=== Section Start ===

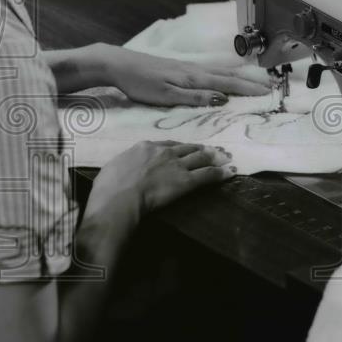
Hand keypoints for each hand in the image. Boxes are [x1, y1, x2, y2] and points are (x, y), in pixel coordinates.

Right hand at [87, 140, 236, 224]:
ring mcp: (176, 165)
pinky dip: (221, 172)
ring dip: (216, 157)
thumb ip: (127, 164)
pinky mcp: (186, 180)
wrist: (119, 197)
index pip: (169, 144)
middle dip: (203, 149)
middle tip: (215, 150)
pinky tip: (231, 172)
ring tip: (226, 157)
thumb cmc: (109, 186)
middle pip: (188, 148)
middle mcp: (164, 152)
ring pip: (201, 158)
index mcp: (145, 146)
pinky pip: (208, 174)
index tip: (188, 149)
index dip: (181, 147)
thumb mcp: (115, 167)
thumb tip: (126, 168)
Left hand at [106, 47, 271, 106]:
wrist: (119, 64)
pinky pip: (211, 71)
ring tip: (255, 81)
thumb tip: (222, 99)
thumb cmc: (140, 83)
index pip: (227, 85)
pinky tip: (226, 75)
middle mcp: (195, 70)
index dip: (248, 89)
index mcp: (194, 78)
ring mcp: (188, 67)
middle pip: (229, 76)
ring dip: (240, 77)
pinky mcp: (181, 67)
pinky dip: (226, 74)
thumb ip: (194, 98)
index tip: (267, 93)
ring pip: (221, 71)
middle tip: (270, 86)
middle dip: (250, 82)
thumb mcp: (166, 95)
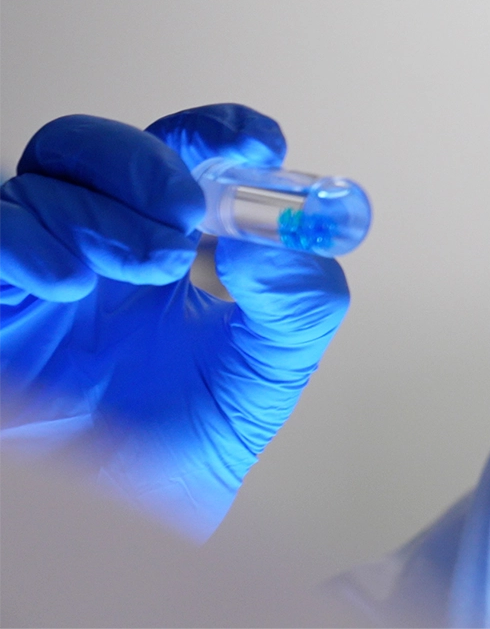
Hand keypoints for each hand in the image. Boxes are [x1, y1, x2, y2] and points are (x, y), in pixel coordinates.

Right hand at [0, 104, 349, 538]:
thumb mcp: (274, 365)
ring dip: (104, 209)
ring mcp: (37, 270)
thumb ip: (298, 298)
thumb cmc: (191, 438)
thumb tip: (274, 241)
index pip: (183, 151)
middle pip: (97, 148)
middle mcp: (97, 242)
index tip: (255, 144)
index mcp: (170, 241)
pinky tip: (71, 280)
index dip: (217, 132)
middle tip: (188, 215)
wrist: (133, 518)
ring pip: (45, 180)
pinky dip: (31, 239)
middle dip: (149, 163)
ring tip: (148, 266)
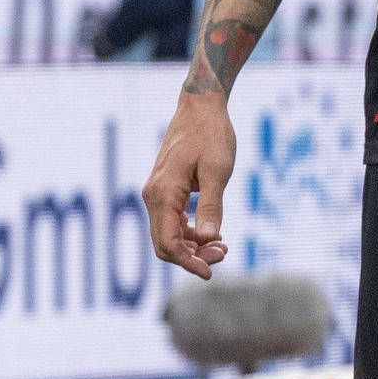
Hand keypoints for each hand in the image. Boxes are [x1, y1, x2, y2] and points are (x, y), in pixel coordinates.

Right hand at [144, 88, 236, 276]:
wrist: (200, 106)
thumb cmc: (211, 135)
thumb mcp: (217, 171)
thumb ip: (211, 206)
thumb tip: (208, 239)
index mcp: (162, 194)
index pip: (168, 243)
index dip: (188, 262)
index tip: (211, 272)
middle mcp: (153, 196)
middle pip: (164, 243)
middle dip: (192, 256)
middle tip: (224, 253)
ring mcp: (156, 193)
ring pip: (167, 234)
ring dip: (192, 246)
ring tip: (222, 245)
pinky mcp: (165, 189)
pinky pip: (171, 221)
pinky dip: (189, 233)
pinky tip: (211, 233)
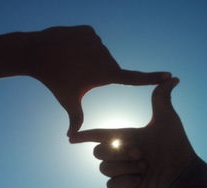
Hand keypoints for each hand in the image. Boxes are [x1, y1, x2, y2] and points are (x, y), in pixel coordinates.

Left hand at [27, 25, 170, 135]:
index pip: (133, 78)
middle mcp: (105, 56)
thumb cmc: (54, 80)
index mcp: (104, 74)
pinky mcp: (89, 31)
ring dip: (88, 59)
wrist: (37, 53)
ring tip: (71, 62)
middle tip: (77, 73)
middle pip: (108, 67)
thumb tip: (70, 138)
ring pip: (98, 54)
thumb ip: (75, 119)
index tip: (169, 75)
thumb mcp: (68, 100)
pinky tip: (69, 50)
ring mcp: (97, 40)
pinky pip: (90, 42)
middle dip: (96, 72)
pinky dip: (82, 47)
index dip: (151, 78)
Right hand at [70, 78, 206, 187]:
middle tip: (140, 154)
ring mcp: (122, 172)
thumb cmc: (177, 146)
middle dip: (118, 151)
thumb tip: (173, 77)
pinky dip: (126, 181)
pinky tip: (142, 180)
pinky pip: (111, 184)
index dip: (85, 136)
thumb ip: (162, 97)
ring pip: (104, 168)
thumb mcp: (167, 119)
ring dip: (125, 167)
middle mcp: (122, 154)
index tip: (71, 137)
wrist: (183, 174)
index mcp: (127, 137)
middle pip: (98, 152)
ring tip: (145, 168)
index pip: (100, 135)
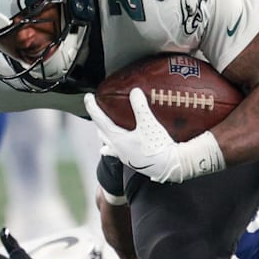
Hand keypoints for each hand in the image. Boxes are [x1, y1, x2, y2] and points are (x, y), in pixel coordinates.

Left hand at [83, 88, 224, 183]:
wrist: (170, 166)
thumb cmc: (157, 147)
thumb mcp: (149, 124)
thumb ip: (140, 107)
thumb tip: (134, 91)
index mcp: (118, 140)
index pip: (100, 120)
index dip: (93, 108)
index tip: (88, 98)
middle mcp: (118, 149)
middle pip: (102, 133)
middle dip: (98, 122)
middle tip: (97, 111)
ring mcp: (125, 157)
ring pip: (109, 144)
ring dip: (105, 135)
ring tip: (104, 130)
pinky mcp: (134, 161)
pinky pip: (119, 152)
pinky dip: (115, 147)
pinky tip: (120, 147)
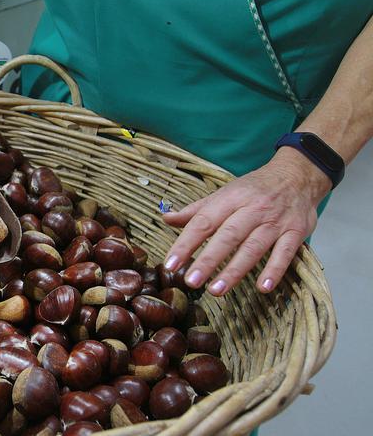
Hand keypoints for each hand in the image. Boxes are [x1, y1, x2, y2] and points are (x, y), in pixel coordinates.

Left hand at [160, 148, 331, 295]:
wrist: (298, 175)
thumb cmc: (254, 189)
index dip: (185, 243)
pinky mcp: (296, 231)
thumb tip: (166, 218)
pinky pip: (285, 252)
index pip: (203, 222)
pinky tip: (263, 287)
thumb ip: (196, 210)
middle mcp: (252, 209)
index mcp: (230, 199)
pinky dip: (275, 270)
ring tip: (216, 290)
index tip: (170, 263)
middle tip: (190, 281)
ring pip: (253, 247)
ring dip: (235, 270)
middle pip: (227, 236)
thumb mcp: (224, 193)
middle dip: (208, 260)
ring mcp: (275, 221)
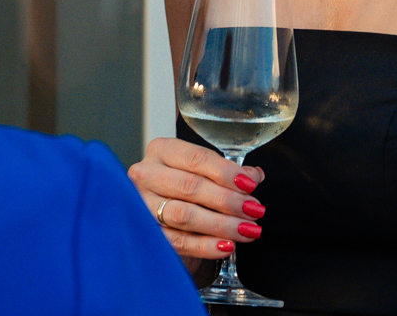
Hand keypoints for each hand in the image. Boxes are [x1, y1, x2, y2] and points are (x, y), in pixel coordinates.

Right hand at [127, 137, 267, 261]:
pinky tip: (227, 246)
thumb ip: (229, 173)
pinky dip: (206, 246)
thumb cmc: (186, 190)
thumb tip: (254, 175)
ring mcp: (142, 205)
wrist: (164, 219)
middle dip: (227, 200)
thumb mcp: (205, 174)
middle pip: (190, 186)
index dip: (226, 172)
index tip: (250, 185)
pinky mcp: (147, 234)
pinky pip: (178, 242)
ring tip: (246, 230)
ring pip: (184, 215)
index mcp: (162, 151)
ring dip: (221, 224)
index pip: (196, 158)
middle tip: (253, 210)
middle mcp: (147, 175)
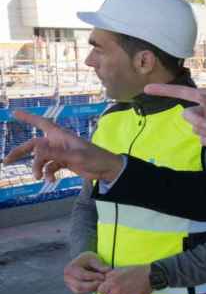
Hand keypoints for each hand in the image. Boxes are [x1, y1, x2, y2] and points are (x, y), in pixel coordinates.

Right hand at [4, 112, 124, 182]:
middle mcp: (58, 142)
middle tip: (7, 161)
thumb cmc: (95, 158)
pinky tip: (51, 180)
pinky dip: (48, 173)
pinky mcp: (63, 162)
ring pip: (41, 159)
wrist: (107, 170)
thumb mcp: (76, 156)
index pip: (42, 123)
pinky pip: (49, 167)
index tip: (15, 113)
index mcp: (61, 135)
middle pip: (34, 146)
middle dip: (21, 152)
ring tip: (39, 177)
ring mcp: (60, 153)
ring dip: (38, 168)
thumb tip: (36, 149)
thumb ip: (56, 153)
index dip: (29, 118)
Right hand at [63, 252, 110, 293]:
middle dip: (93, 285)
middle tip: (103, 283)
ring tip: (100, 283)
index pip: (82, 275)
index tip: (103, 276)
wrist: (82, 263)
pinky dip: (89, 290)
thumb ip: (100, 265)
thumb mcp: (94, 259)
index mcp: (70, 268)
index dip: (94, 277)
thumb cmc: (89, 260)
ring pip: (80, 291)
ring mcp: (69, 284)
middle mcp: (67, 277)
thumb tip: (108, 270)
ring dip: (92, 289)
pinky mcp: (73, 289)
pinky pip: (81, 293)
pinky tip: (96, 285)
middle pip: (79, 286)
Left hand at [97, 265, 151, 293]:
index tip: (109, 284)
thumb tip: (103, 280)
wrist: (151, 277)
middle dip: (112, 290)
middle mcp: (117, 293)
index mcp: (113, 283)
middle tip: (121, 285)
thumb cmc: (136, 271)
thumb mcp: (120, 269)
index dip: (104, 287)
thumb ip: (109, 275)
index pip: (100, 290)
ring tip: (127, 288)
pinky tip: (131, 292)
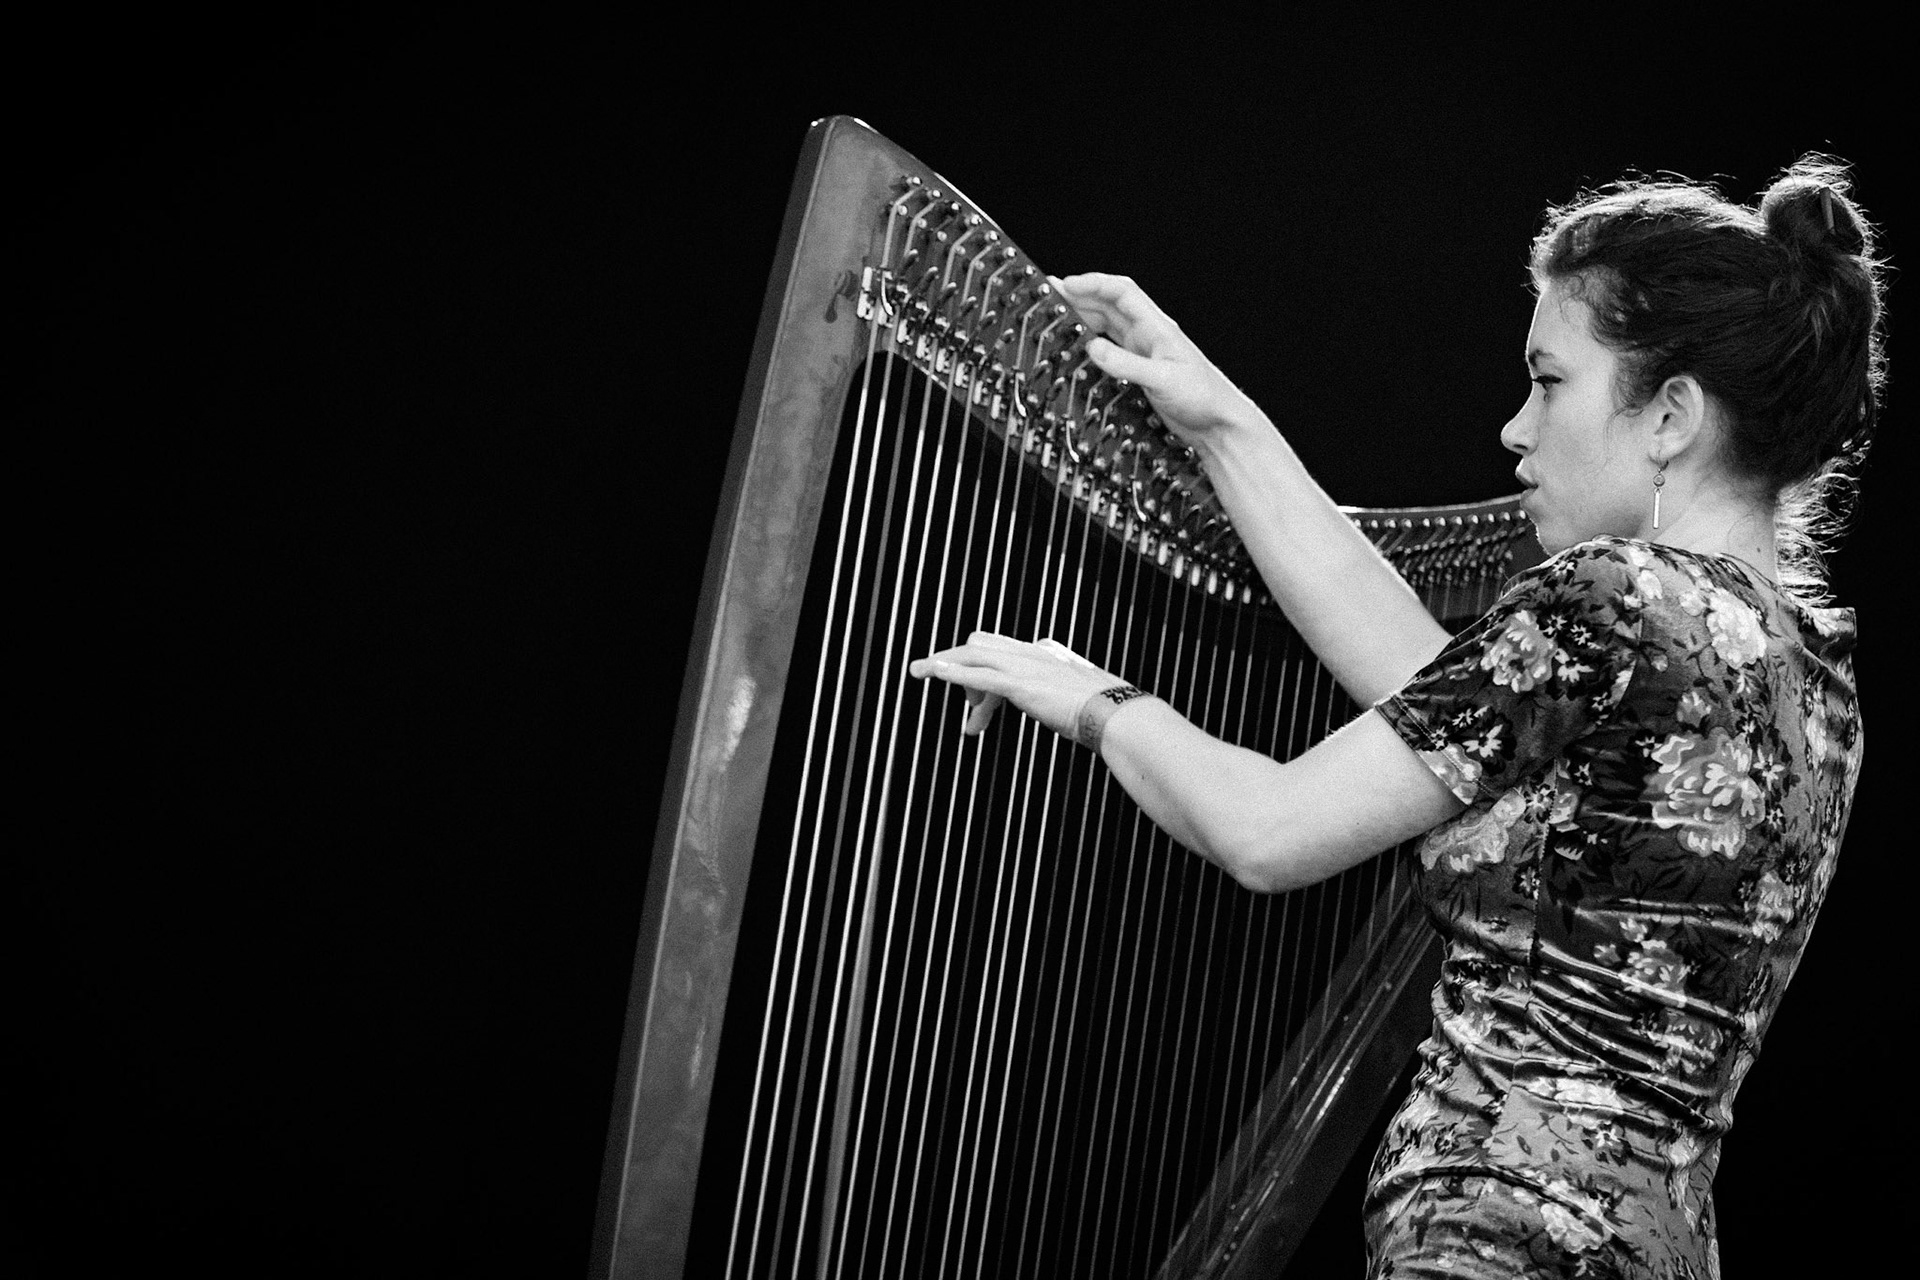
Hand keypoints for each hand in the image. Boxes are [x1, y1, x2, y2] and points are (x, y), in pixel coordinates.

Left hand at [908, 632, 1119, 737]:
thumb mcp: (1077, 700)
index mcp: (1045, 654)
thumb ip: (1062, 698)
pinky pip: (979, 675)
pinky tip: (933, 672)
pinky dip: (952, 672)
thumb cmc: (1105, 713)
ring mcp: (1026, 667)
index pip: (1002, 651)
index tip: (975, 704)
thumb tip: (1063, 711)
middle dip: (956, 665)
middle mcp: (1032, 654)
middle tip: (938, 684)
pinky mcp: (1022, 685)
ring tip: (918, 672)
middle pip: (980, 645)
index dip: (980, 672)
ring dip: (942, 665)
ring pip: (972, 655)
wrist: (1118, 716)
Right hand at [1052, 272, 1265, 449]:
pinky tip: (1079, 347)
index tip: (1066, 284)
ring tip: (1059, 316)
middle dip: (1080, 296)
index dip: (1093, 283)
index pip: (1121, 292)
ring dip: (1083, 317)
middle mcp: (1148, 335)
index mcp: (1157, 327)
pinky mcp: (1139, 371)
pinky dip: (1090, 343)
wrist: (1218, 424)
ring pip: (1106, 325)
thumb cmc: (1204, 398)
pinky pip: (1109, 349)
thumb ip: (1126, 364)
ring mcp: (1143, 352)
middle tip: (1051, 295)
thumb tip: (1093, 348)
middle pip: (1108, 304)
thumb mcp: (1163, 380)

=== Section End ===

What is expected - Copy only this from above: the line containing "index tip: (109, 284)", the line containing "wrist: (1118, 716)", and all lines between, printed exactly. Leave out the pictures.

Task solution -
index tip: (109, 284)
thumb tip: (103, 280)
wrist: (151, 277)
middle dip: (112, 290)
middle mcp: (117, 293)
index mcp: (113, 283)
middle tip: (121, 285)
thumb cmc: (136, 271)
thumb mcp: (120, 269)
index dip: (104, 287)
thumb ip: (109, 275)
index pip: (100, 290)
ring tip: (127, 288)
pinky tip: (131, 292)
Hand keypoints for each hand in the image. Boxes are [x1, y1, x2, y2] and points are (x, y), in pixel coordinates.

Left hand at [908, 632, 1119, 737]:
thumb mcp: (1077, 700)
index mcp: (1045, 654)
thumb ip: (1062, 698)
pinky pip: (979, 675)
pinky tip: (933, 672)
pinky dip: (952, 672)
thumb cmc: (1105, 713)
ring mcp: (1026, 667)
index pip: (1002, 651)
index tip: (975, 704)
thumb tip: (1063, 711)
middle dip: (956, 665)
middle mcp: (1032, 654)
middle tip: (938, 684)
pinky mcp: (1022, 685)
ring tip: (918, 672)
middle pip: (980, 645)
index dip: (980, 672)
ring dip: (942, 665)
ring pip: (972, 655)
wrist: (1118, 716)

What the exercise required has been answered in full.